In Moore v Secretary of State for Communities and Local Government [2012] EWCA Civ 1202; [2012] PLSCS 189 the appellant owned a property in respect of which planning permission had been granted in 1999 for conversion into an eight bedroomed dwellinghouse. Between 1999 and 2007, the property was occupied as a dwelling by a family. Following that, it had been let commercially by the appellant for short-term holiday occupation. On an enforcement notice appeal, the inspector concluded that there had been a material change of use to use for the purpose of what the local planning authority had described in an enforcement notice as “commercial leisure accommodation”.

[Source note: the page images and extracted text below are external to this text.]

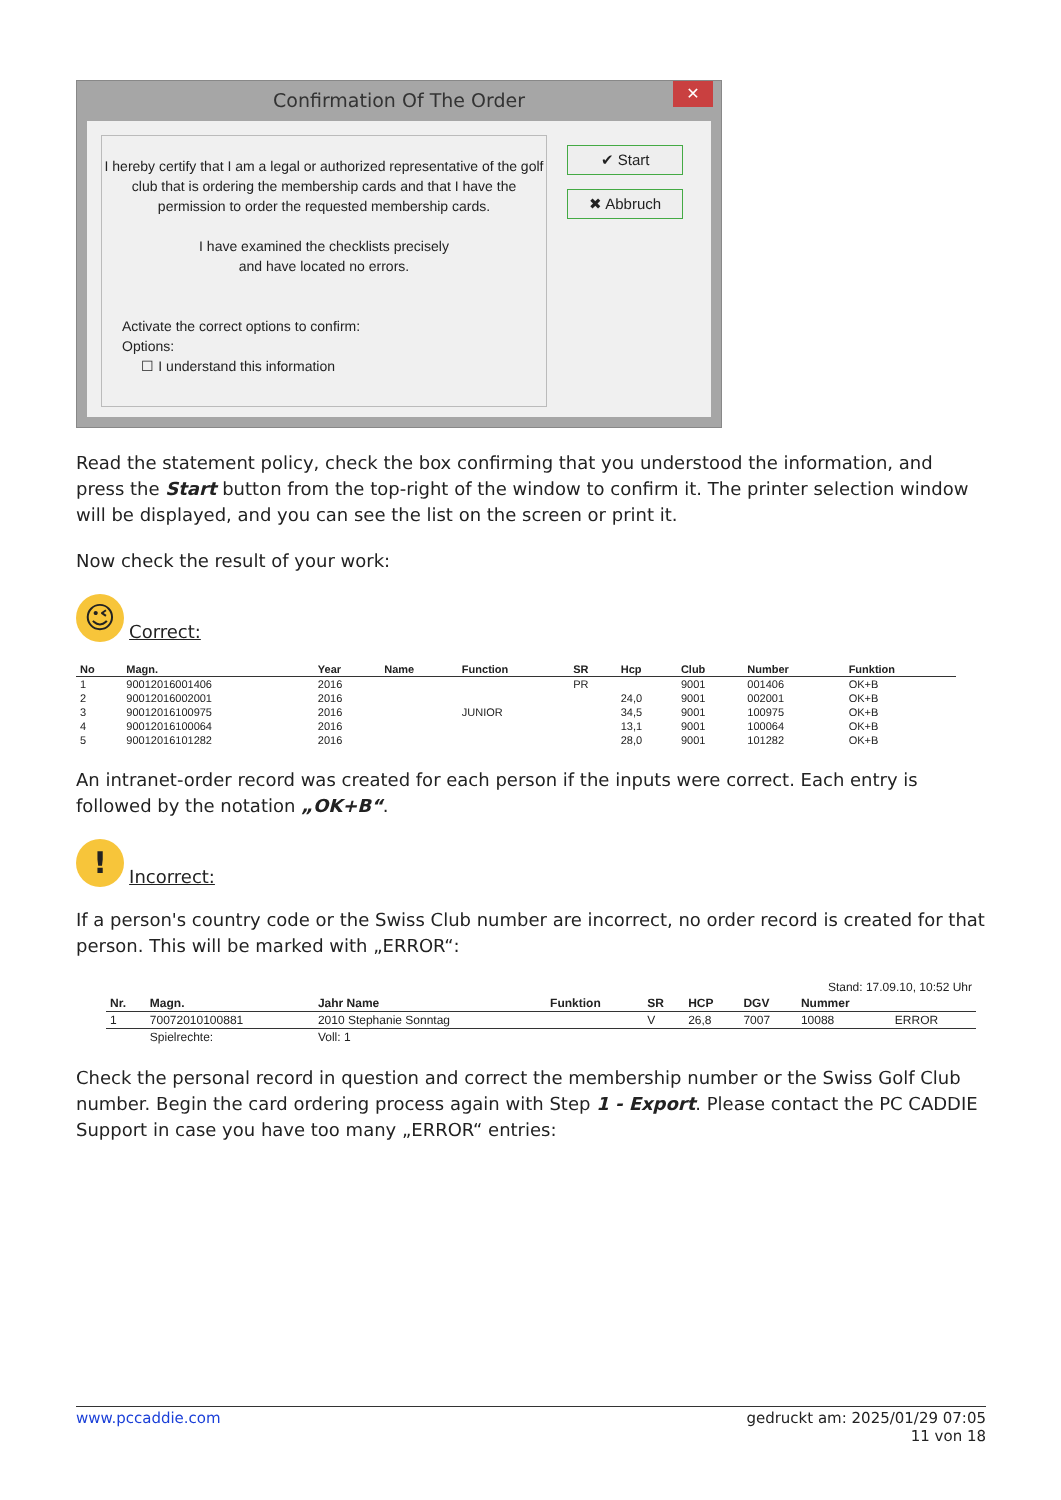Confirmation Of The Order
✕
I hereby certify that I am a legal or authorized representative of the golf club that is ordering the membership cards and that I have the permission to order the requested membership cards.
I have examined the checklists precisely
and have located no errors.
Activate the correct options to confirm:
Options:
☐ I understand this information
✔ Start
✖ Abbruch
Read the statement policy, check the box confirming that you understood the information, and press the Start button from the top-right of the window to confirm it. The printer selection window will be displayed, and you can see the list on the screen or print it.
Now check the result of your work:
😉 Correct:
| No | Magn. | Year | Name | Function | SR | Hcp | Club | Number | Funktion |
| --- | --- | --- | --- | --- | --- | --- | --- | --- | --- |
| 1 | 90012016001406 | 2016 | | | PR | | 9001 | 001406 | OK+B |
| 2 | 90012016002001 | 2016 | | | | 24,0 | 9001 | 002001 | OK+B |
| 3 | 90012016100975 | 2016 | | JUNIOR | | 34,5 | 9001 | 100975 | OK+B |
| 4 | 90012016100064 | 2016 | | | | 13,1 | 9001 | 100064 | OK+B |
| 5 | 90012016101282 | 2016 | | | | 28,0 | 9001 | 101282 | OK+B |
An intranet-order record was created for each person if the inputs were correct. Each entry is followed by the notation „OK+B“.
! Incorrect:
If a person's country code or the Swiss Club number are incorrect, no order record is created for that person. This will be marked with „ERROR“:
| Stand: 17.09.10, 10:52 Uhr | | | | | | | | |
| Nr. | Magn. | Jahr Name | Funktion | SR | HCP | DGV | Nummer | |
| 1 | 70072010100881 | 2010 Stephanie Sonntag | | V | 26,8 | 7007 | 10088 | ERROR |
| | Spielrechte: | Voll: 1 | | | | | | |
Check the personal record in question and correct the membership number or the Swiss Golf Club number. Begin the card ordering process again with Step 1 - Export. Please contact the PC CADDIE Support in case you have too many „ERROR“ entries:
www.pccaddie.com gedruckt am: 2025/01/29 07:05
11 von 18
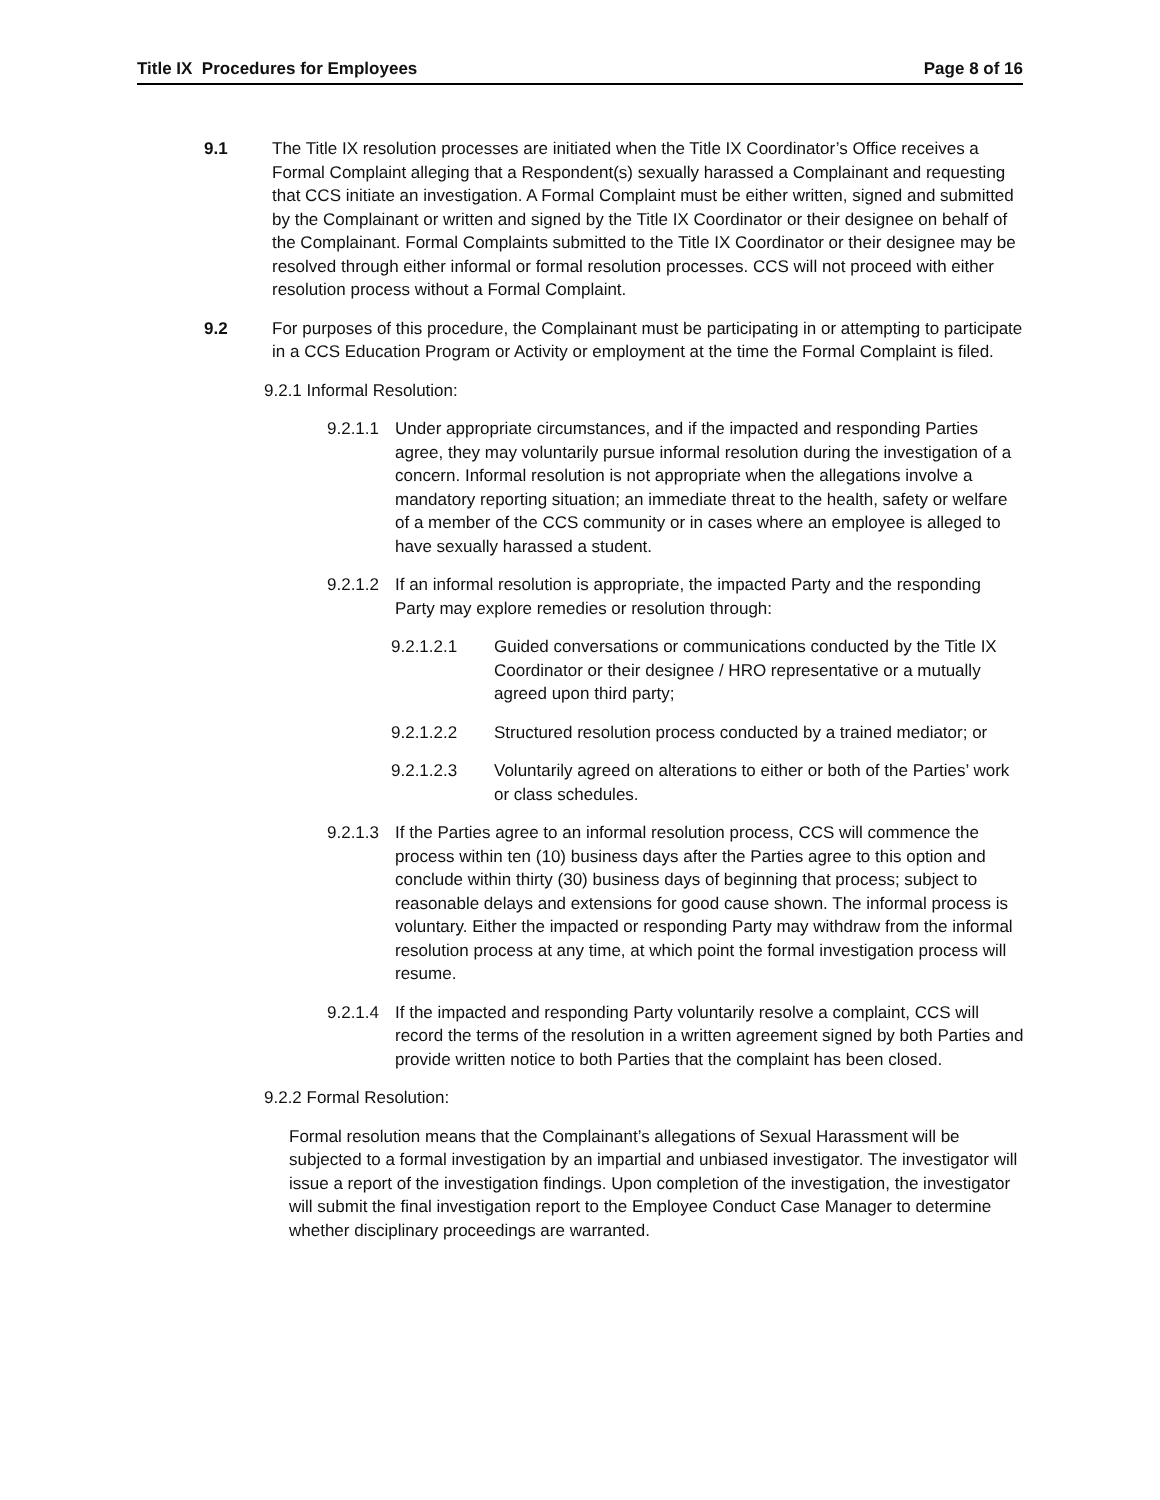Title IX Procedures for Employees Page 8 of 16
9.1 The Title IX resolution processes are initiated when the Title IX Coordinator’s Office receives a Formal Complaint alleging that a Respondent(s) sexually harassed a Complainant and requesting that CCS initiate an investigation. A Formal Complaint must be either written, signed and submitted by the Complainant or written and signed by the Title IX Coordinator or their designee on behalf of the Complainant. Formal Complaints submitted to the Title IX Coordinator or their designee may be resolved through either informal or formal resolution processes. CCS will not proceed with either resolution process without a Formal Complaint.
9.2 For purposes of this procedure, the Complainant must be participating in or attempting to participate in a CCS Education Program or Activity or employment at the time the Formal Complaint is filed.
9.2.1 Informal Resolution:
9.2.1.1
Under appropriate circumstances, and if the impacted and responding Parties agree, they may voluntarily pursue informal resolution during the investigation of a concern. Informal resolution is not appropriate when the allegations involve a mandatory reporting situation; an immediate threat to the health, safety or welfare of a member of the CCS community or in cases where an employee is alleged to have sexually harassed a student.
9.2.1.2
If an informal resolution is appropriate, the impacted Party and the responding Party may explore remedies or resolution through:
9.2.1.2.1 Guided conversations or communications conducted by the Title IX Coordinator or their designee / HRO representative or a mutually agreed upon third party;
9.2.1.2.2 Structured resolution process conducted by a trained mediator; or
9.2.1.2.3 Voluntarily agreed on alterations to either or both of the Parties’ work or class schedules.
9.2.1.3
If the Parties agree to an informal resolution process, CCS will commence the process within ten (10) business days after the Parties agree to this option and conclude within thirty (30) business days of beginning that process; subject to reasonable delays and extensions for good cause shown. The informal process is voluntary. Either the impacted or responding Party may withdraw from the informal resolution process at any time, at which point the formal investigation process will resume.
9.2.1.4
If the impacted and responding Party voluntarily resolve a complaint, CCS will record the terms of the resolution in a written agreement signed by both Parties and provide written notice to both Parties that the complaint has been closed.
9.2.2 Formal Resolution:
Formal resolution means that the Complainant’s allegations of Sexual Harassment will be subjected to a formal investigation by an impartial and unbiased investigator. The investigator will issue a report of the investigation findings. Upon completion of the investigation, the investigator will submit the final investigation report to the Employee Conduct Case Manager to determine whether disciplinary proceedings are warranted.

(He had particularly noted that many of the bookings were for three nights only, groups that occupied largely did so as a result of a shared interest rather than a family connection, members often travelled in separate cars and frequently a lack of consideration was shown for neighbours.)
The Court of Appeal held that the inspector had proceeded correctly. He had compared the character of the current use with that of the previous lawful use. Having carefully examined the characteristics of the commercial lettings, he had been entitled to conclude that, as a matter of fact and degree, they constituted a material change of use from the permitted use as a dwellinghouse.
NB. Sullivan LJ went to lengths to stress that, because the question in each case is one of fact and degree, neither of two possible extreme propositions was correct. Those propositions were (i) using a dwellinghouse for commercial holiday lettings would always amount to a material change of use and (ii) using a dwellinghouse for commercial holiday lettings could never amount to a material change of use.